Oireachtas Joint and Select Committees

Tuesday, 17 November 2020

Select Committee on Finance, Public Expenditure and Reform, and Taoiseach

Finance Bill 2020: Committee Stage (Resumed)

Photo of Richard Boyd BarrettRichard Boyd Barrett (Dún Laoghaire, People Before Profit Alliance) | Oireachtas source

I genuinely appreciate the Minister's engagement and his statement that he would examine this matter further if needs be. We have had an extensive debate on it. However, I will make a few final points to him.

A key aspect of quality employment and training, particularly as set out in the fixed-term workers legislation at European and national levels, is recognition of service. The Minister cannot make commitments on it now, but I ask that he and his officials examine this issue carefully. The film producers, who receive significant amounts of money year in and year out and employ largely the same people year in and year out, refuse to acknowledge the service that those workers have given them. They have done that by hiding behind designated activity company, DAC, status. In other words, they are implying that it is not them but a series of different companies when the fact of the matter is that it is the same producer companies. This essentially allows them to evade their legal responsibilities to employees. In doing so, they are in serious breach of EU directives and our national legislation. This behaviour must be clamped down on seriously.

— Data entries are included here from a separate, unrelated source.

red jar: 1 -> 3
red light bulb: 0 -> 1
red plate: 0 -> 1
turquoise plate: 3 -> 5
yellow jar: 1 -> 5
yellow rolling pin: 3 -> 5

If the Minister's officials read the submissions being made by the producer companies in receipt of section 481 relief in various cases that have been before the Labour Court and the WRC in recent times, they would see those companies explicitly stating that they are not the employers and that the DACs are.

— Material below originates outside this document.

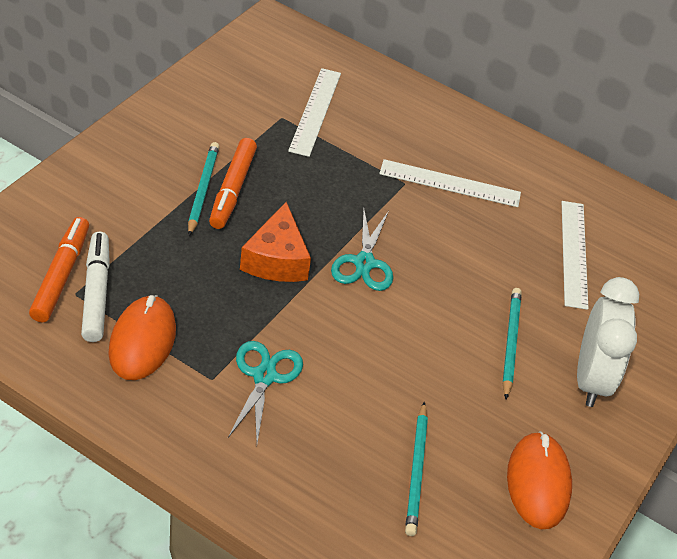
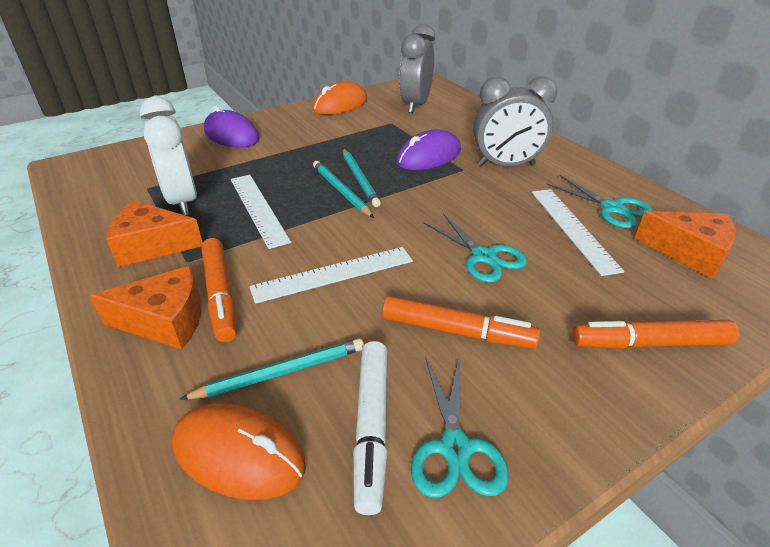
grey clock: 0 -> 2
orange cheese: 1 -> 3
orange marker: 2 -> 3
purple mouse: 0 -> 2
turquoise scissors: 2 -> 3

That is in breach of the declaration they are signing and the clear intent behind the section 481 relief and the conditions surrounding it. This matter needs to be looked at carefully and those companies need to be told that what is happening has stop. It is an abuse, a failure to comply with the law and those companies must be told that they will have the section 481 relief removed from them if they continue to make those arguments.

The state aid rules also need to be examined as they apply to support to the industry. They are explicit in stating that one must build companies of scale and create a permanent pool of employment and talent in this sector. That is simply not happening at all. There is no such permanent pool for the same reason, that is, the producers do not want to accept that they have any responsibility to the people who work in the industry. I will leave it at that but I ask the Minister to look at those particular points.